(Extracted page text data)
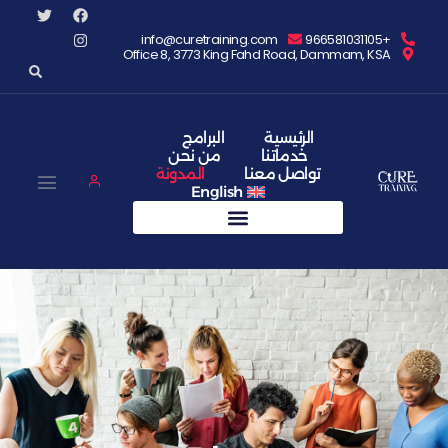
info@curetraining.com
+966581031105
Office 8, 3773 King Fahd Road, Dammam, KSA
الرئيسية
البرامج
خدماتنا
من نحن
تواصل معنا
المدونة
English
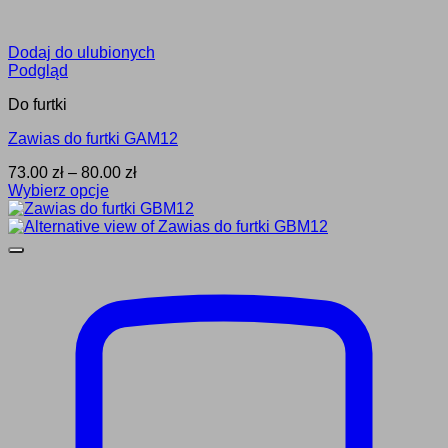
Dodaj do ulubionych
Podgląd
Do furtki
Zawias do furtki GAM12
Zakres
73.00
zł
–
80.00
zł
cen:
Wybierz opcje
Ten
od
produkt
73.00 zł
ma
do
wiele
80.00 zł
wariantów.
Opcje
można
wybrać
na
stronie
produktu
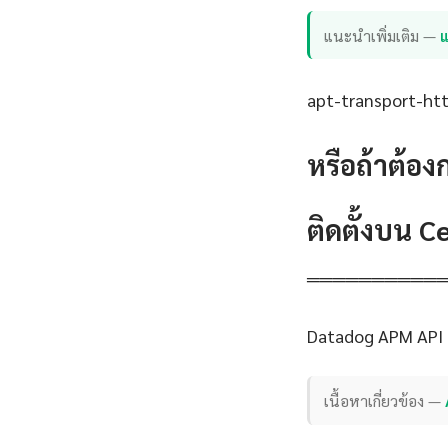
แนะนำเพิ่มเติม —
แ
apt-transport-http
หรือถ้าต้อง
ติดตั้งบน 
══════════
Datadog APM API 
เนื้อหาเกี่ยวข้อง —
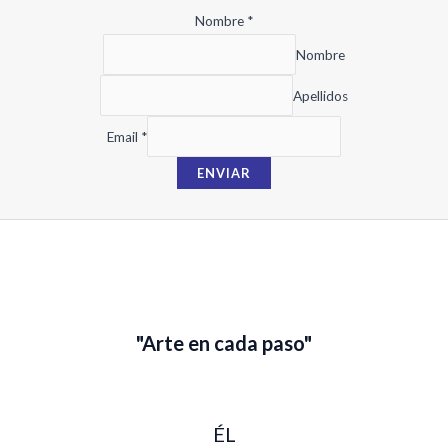
Nombre
*
Nombre
Apellidos
N
Email
*
o
ENVIAR
m
b
r
e
E
m
a
"Arte en cada paso"
i
l
ÉL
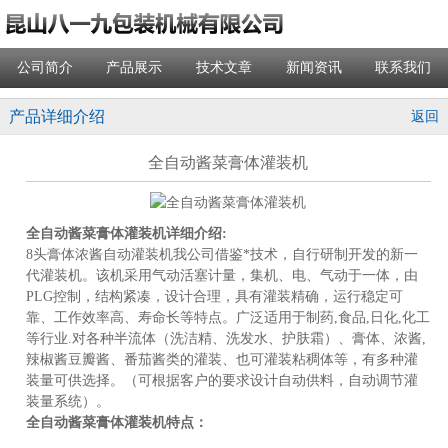
公司简介
产品展示
技术文章
新闻资讯
联系我们
产品详细介绍
返回
全自动酱菜膏体灌装机
全自动酱菜膏体灌装机
详细介绍:
8头膏体浓酱自动灌装机我公司借鉴*技术，自行研制开发的新一
代灌装机。该机采用气动活塞计量，集机、电、气动于一体，由
PLG控制，结构紧凑，设计合理，具有灌装精确，运行稳定可
靠、工作效率高、寿命长等特点。广泛适用于制药,食品,日化,化工
等行业.对各种半流体（洗洁精、洗发水、护肤霜）、膏体、浓酱,
辣椒酱豆瓣酱、番茄酱类的灌装、也可灌装粘稠体等，有多种灌
装量可供选择。（可根据客户的要求设计自动供料，自动调节灌
装量系统）。
全自动酱菜膏体灌装机
特点：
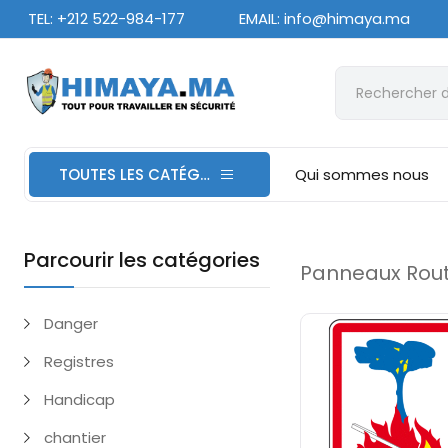
TEL: +212 522-984-177
EMAIL: info@himaya.ma
TOUTES LES CATÉGORIES
Qui sommes nous
Parcourir les catégories
Panneaux Routi
Danger
Registres
Handicap
chantier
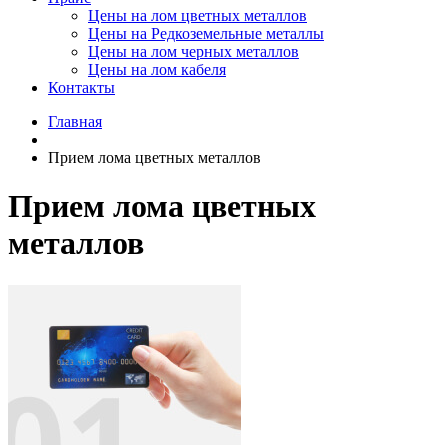
Цены на лом цветных металлов
Цены на Редкоземельные металлы
Цены на лом черных металлов
Цены на лом кабеля
Контакты
Главная
Прием лома цветных металлов
Прием лома цветных
металлов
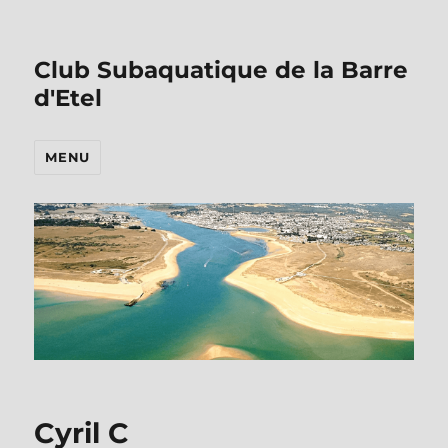
Club Subaquatique de la Barre
d'Etel
MENU
Cyril C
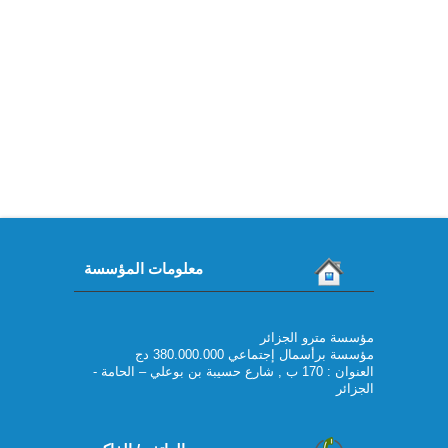
معلومات المؤسسة
مؤسسة مترو الجزائر
مؤسسة برأسمال إجتماعي 380.000.000 دج
العنوان : 170 ب , شارع حسيبة بن بوعلي – الحامة -
الجزائر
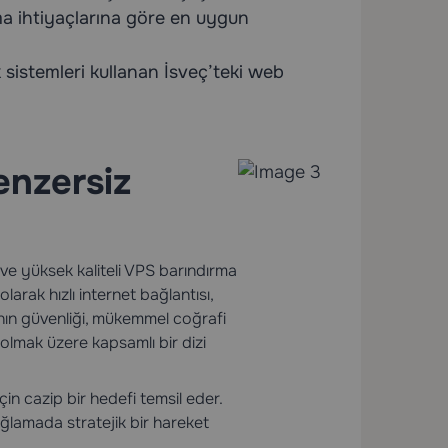
ama ihtiyaçlarına göre en uygun
k sistemleri kullanan İsveç’teki web
enzersiz
ir ve yüksek kaliteli VPS barındırma
larak hızlı internet bağlantısı,
nın güvenliği, mükemmel coğrafi
 olmak üzere kapsamlı bir dizi
çin cazip bir hedefi temsil eder.
sağlamada stratejik bir hareket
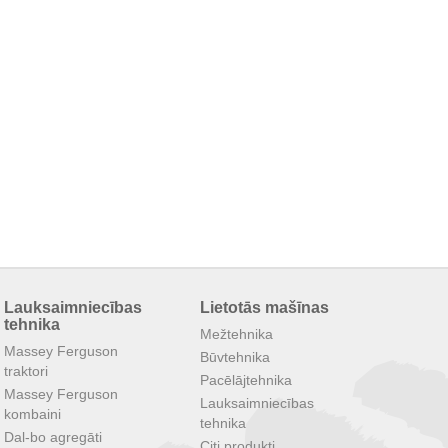
Lauksaimniecības
Lietotās mašīnas
tehnika
Mežtehnika
Massey Ferguson
Būvtehnika
traktori
Pacēlājtehnika
Massey Ferguson
Lauksaimniecības
kombaini
tehnika
Dal-bo agregāti
Citi produkti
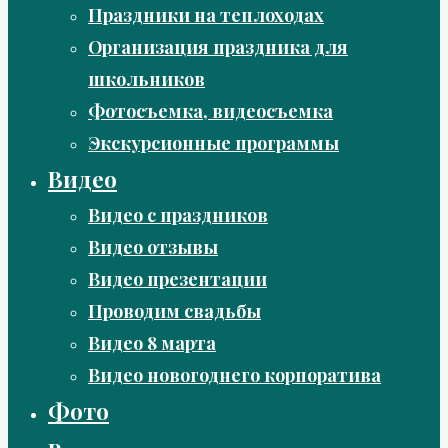
Праздники на теплоходах
Организация праздника для
школьников
Фотосъемка, видеосъемка
Экскурсионные программы
Видео
Видео с праздников
Видео отзывы
Видео презентации
Проводим свадьбы
Видео 8 марта
Видео новогоднего корпоратива
Фото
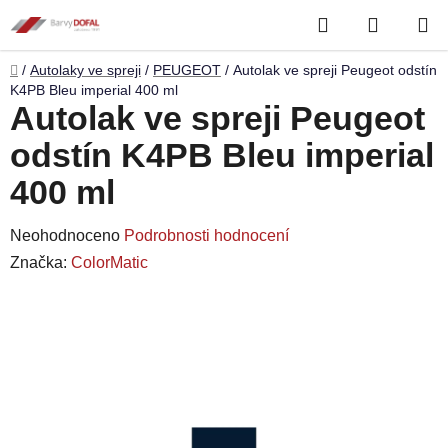
Přejít
Hledat
NÁKUP
na
obsah
KOŠÍK
Domů
/
Autolaky ve spreji
/
PEUGEOT
/
Autolak ve spreji Peugeot odstín
K4PB Bleu imperial 400 ml
Autolak ve spreji Peugeot
odstín K4PB Bleu imperial
400 ml
Průměrné
Neohodnoceno
Podrobnosti hodnocení
hodnocení
Značka:
ColorMatic
produktu
je
0,0
z
5
hvězdiček.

**YOUR TASK**
Find the word "odstín" in the entries above. Copy every line that has it.

**RESPONSE FOR THIS EXERCISE**
Autolak ve spreji Peugeot odstín
odstín K4PB Bleu imperial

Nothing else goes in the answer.